Après Le Voyage extraordinaire, Denis-Pierre Filippi investit à nouveau l’univers steampunk. Cependant, cette fois, c'est sans l’innocence et l’inconscience des enfants. Terra prohibita, prévu en deux volumes, a pour cadre une mystérieuse contagion botanique et les secrets d’état qui y sont afférents. Police mise en difficulté, enquêtrice privée au caractère bien trempé, personnages doubles, associations d’intérêt et trahisons de bon aloi forment la toile de fond de cette aventure menée tambour battant. Les dialogues sont parfaitement ciselés et les personnages ont l’épaisseur requise pour susciter l’intérêt. Reste que plusieurs pistes narratives sont ouvertes et qu’il peut être légitime de s’interroger sur la capacité d’un seul et dernier tome à les mener à terme.
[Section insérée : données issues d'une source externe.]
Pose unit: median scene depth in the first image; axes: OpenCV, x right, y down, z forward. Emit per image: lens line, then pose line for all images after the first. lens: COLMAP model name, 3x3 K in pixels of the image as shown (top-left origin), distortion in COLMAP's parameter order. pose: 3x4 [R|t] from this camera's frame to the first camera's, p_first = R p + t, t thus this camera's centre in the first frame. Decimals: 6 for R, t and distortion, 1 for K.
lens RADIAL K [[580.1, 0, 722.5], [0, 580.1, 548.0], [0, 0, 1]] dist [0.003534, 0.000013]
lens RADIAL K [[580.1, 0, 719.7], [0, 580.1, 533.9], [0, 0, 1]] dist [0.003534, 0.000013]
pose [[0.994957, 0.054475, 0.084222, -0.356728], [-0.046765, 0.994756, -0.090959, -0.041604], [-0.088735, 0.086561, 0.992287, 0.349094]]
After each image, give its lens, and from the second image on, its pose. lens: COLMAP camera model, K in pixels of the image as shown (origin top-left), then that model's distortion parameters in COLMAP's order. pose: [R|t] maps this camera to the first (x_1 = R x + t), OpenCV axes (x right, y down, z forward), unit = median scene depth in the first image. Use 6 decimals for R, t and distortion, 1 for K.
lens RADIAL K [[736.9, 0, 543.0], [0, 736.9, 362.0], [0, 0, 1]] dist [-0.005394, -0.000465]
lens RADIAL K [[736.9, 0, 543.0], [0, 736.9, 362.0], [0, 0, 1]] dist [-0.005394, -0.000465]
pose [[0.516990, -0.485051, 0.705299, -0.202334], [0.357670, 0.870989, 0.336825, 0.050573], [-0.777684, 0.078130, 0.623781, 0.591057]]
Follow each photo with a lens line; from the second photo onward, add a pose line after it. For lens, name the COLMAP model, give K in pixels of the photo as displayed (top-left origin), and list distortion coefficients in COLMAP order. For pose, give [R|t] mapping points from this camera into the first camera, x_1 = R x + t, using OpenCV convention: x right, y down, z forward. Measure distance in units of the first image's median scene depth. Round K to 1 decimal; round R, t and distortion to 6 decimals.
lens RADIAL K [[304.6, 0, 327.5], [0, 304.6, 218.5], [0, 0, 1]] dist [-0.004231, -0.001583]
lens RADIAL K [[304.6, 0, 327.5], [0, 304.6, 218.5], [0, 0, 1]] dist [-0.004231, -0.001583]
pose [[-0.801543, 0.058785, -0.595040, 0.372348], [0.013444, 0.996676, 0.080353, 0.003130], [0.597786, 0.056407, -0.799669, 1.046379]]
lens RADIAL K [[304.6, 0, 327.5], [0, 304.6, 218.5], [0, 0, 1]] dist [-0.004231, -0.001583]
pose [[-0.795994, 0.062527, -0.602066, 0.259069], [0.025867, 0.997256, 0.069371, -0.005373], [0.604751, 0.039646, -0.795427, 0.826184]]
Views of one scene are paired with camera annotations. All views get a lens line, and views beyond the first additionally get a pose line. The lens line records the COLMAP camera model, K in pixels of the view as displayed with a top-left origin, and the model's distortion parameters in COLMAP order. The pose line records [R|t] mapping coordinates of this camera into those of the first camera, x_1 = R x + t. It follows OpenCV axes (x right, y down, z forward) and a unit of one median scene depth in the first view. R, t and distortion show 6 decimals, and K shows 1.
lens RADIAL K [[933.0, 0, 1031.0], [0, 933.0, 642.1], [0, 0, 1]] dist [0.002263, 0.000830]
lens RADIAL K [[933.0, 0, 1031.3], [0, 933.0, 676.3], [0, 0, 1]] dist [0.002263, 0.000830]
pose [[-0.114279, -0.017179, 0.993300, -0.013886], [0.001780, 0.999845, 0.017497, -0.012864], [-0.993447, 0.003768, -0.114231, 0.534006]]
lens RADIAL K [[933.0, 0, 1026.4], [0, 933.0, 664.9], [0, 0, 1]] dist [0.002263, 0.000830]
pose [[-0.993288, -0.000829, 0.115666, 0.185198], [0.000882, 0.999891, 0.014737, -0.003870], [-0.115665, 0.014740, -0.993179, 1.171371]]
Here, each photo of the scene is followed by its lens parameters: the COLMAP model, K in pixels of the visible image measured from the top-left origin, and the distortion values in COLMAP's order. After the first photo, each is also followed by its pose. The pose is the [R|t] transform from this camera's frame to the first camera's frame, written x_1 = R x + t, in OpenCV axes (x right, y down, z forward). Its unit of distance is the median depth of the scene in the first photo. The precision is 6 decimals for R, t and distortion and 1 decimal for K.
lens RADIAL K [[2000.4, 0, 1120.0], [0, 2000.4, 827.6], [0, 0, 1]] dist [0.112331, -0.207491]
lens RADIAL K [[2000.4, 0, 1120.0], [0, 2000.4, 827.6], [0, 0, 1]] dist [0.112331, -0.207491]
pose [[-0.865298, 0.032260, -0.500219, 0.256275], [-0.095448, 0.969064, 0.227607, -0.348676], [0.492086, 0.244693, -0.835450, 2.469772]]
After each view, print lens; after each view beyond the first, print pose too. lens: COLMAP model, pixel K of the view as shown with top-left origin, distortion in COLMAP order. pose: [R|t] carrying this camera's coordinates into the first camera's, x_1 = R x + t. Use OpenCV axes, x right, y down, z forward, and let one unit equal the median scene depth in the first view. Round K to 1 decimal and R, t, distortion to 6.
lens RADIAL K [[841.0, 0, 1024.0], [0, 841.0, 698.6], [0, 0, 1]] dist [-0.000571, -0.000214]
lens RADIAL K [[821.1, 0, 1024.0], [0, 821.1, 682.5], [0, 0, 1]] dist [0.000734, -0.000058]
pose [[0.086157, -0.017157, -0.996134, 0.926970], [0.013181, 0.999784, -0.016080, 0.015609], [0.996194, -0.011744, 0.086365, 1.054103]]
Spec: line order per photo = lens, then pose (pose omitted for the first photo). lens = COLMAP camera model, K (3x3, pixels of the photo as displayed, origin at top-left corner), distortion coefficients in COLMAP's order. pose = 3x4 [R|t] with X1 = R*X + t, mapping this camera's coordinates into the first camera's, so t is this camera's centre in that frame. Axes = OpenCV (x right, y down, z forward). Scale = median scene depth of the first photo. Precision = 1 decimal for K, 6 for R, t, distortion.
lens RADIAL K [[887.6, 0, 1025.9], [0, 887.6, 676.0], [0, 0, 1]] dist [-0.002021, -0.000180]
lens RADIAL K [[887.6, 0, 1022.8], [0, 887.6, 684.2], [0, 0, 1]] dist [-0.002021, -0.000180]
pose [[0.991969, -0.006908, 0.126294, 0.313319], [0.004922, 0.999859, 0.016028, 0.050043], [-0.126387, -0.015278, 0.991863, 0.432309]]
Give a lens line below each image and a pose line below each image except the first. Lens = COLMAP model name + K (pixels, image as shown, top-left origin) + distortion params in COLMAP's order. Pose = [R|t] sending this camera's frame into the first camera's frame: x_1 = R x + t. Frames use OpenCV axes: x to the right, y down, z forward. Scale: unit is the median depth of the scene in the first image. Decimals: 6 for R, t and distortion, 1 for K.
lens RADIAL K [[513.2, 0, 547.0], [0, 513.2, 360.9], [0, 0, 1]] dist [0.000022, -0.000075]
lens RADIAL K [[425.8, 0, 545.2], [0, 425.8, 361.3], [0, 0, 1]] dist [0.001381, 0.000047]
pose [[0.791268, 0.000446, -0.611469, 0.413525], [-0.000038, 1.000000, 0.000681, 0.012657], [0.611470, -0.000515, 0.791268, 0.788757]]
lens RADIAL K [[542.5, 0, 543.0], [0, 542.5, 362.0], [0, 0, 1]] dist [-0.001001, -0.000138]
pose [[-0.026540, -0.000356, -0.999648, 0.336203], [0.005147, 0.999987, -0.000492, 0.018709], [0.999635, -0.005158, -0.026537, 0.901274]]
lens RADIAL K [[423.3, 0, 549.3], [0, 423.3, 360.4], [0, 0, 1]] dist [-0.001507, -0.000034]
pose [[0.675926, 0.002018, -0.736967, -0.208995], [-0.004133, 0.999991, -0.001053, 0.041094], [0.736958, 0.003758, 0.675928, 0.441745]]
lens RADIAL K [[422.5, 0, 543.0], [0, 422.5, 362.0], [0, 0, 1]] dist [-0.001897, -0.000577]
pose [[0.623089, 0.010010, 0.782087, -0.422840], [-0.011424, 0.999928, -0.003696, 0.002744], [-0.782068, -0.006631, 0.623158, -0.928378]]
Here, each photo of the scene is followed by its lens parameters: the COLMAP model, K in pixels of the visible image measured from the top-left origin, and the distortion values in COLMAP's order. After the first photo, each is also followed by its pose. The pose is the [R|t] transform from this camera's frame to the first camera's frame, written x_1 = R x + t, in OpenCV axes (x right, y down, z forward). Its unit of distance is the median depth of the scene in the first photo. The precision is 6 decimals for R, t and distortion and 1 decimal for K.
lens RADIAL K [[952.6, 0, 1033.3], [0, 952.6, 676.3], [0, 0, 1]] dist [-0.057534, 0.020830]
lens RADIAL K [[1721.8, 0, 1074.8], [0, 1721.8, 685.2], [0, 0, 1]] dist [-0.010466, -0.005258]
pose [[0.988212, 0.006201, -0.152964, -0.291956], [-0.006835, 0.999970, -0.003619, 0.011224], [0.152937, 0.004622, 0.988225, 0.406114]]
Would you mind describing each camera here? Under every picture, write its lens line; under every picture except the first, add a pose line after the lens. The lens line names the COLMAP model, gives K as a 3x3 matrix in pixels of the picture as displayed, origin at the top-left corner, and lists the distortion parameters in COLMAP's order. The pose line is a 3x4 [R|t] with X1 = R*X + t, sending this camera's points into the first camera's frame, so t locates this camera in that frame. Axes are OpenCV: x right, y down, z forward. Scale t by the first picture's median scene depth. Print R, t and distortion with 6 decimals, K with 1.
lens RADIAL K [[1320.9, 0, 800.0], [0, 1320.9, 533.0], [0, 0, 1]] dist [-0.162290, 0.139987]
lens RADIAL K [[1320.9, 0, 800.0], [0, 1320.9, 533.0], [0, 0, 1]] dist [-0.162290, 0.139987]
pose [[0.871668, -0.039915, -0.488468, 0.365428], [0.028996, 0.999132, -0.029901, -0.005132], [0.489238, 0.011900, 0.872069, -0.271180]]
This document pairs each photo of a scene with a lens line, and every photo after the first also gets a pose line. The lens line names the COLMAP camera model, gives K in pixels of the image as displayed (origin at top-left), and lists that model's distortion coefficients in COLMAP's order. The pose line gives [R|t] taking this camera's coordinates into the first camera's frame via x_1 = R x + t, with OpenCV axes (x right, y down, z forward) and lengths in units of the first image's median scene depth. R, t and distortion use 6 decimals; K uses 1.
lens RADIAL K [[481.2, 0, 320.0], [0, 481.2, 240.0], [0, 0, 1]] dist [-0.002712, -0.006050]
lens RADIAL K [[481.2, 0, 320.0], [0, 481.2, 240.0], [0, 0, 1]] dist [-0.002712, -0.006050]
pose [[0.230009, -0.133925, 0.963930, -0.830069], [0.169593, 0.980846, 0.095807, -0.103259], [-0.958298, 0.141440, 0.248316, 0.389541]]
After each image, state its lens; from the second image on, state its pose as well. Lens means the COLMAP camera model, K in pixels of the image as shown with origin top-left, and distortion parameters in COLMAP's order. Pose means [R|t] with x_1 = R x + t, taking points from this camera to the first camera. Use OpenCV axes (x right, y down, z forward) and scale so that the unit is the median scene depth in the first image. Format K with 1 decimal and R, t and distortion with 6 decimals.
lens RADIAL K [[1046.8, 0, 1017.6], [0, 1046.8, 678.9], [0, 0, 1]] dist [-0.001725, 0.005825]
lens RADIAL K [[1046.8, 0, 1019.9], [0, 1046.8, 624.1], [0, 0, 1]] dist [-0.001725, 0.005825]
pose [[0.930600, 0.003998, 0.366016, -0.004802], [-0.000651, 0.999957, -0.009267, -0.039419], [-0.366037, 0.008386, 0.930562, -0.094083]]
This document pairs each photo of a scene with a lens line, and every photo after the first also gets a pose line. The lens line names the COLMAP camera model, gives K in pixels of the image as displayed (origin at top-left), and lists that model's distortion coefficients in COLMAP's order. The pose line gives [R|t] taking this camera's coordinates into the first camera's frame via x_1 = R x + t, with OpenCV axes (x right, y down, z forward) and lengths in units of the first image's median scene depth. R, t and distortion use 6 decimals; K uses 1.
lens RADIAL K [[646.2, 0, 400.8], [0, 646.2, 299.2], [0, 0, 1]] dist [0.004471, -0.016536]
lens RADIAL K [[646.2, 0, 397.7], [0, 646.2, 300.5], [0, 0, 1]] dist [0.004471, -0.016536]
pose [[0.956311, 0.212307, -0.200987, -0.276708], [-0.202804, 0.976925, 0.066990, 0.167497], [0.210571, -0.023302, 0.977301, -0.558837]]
Cela étant, cet album est avant tout une esthétique. Fidèle aux codes du style choisi, il regorge d’élancements, de rondeurs, d’arabesques, de verre et d’artefacts décoratifs. Ode aux extrapolations de l’Art Nouveau, les paysages urbains, les habitations, les objets et les vêtements expriment sans retenue les courbes féminines et l’inspiration assumée de la nature. Patrick Laumond (John Lord, déjà avec Filippi), bien qu’œuvrant essentiellement dans le jeu vidéo, éclabousse les pages de son talent et de son imagination. Les vues de son Paris fantasmé incitent l’œil à se perdre dans une nuée de détails. Les plans intérieurs rivalisent d’élégance et d’audace. La végétation non maitrisée s’harmonise avec les ouvrages bâtis qui s’en inspirent, créant une entité semi-naturelle semi-ouvragée, dont les couleurs vives et harmonieuses dissimulent la dangerosité sournoise.

Terra prohibita
ne révolutionne pas le genre mais l’illustre parfaitement. Les amateurs le rangeront sans hésiter auprès de La Ligue des gentlemen extraordinaires, du Régulateur ou du Réseau Bombyce. Le steampunk n’a pas encore tout dit ; c’est une bonne nouvelle.